Weak aspects of our study were its observational nature, the fact that CHF was diagnosed by assigned physicians without uniform criteria, the fact that it did not analyse reason for admission or degree of CHF decompensation and the fact that it did not include treatments for or analysis of causes of iron deficiency. However, it should be noted that the data that we have presented concerned a single centre, although this does not mean that other centres act differently.
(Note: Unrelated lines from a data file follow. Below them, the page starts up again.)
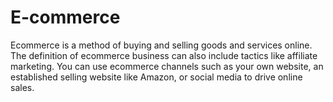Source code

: # E-commerce
Ecommerce is a method of buying and selling goods and services online. The definition of ecommerce business can also include tactics like affiliate marketing. You can use ecommerce channels such as your own website, an established selling website like Amazon, or social media to drive online sales.
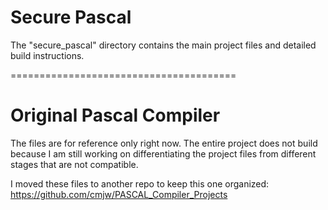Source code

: # Secure Pascal

The "secure_pascal" directory contains the main project files and detailed build instructions.

=======================================

# Original Pascal Compiler 
The files are for reference only right now. The entire project does not build because I am 
still working on differentiating the project files from different stages that are not compatible.

I moved these files to another repo to keep this one organized:
https://github.com/cmjw/PASCAL_Compiler_Projects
The uniformity of the data, as they came from a single centre, and the resulting uniformity of the analytical techniques, must be noted as study strengths.

We believe that the results shown may represent a clear area of improvement for the treatment of heart failure.

Conclusions

Iron deficiency, with or without concomitant anaemia, was found to be significantly associated with HRQoL, NYHA functional class and exercise capacity. Bearing in mind the data from prospective studies that have demonstrated clinical improvement with the administration of iron in patients with iron deficiency, early detection should be given more substantial consideration as a therapeutic target in the treatment of CHF. Our results have merely aimed to show that gap in routine medical practice, with limited laboratory determinations of iron levels in patients with CHF.

Conflicts of interest

The authors declare that they have no potential conflicts of interest related to the contents of this article.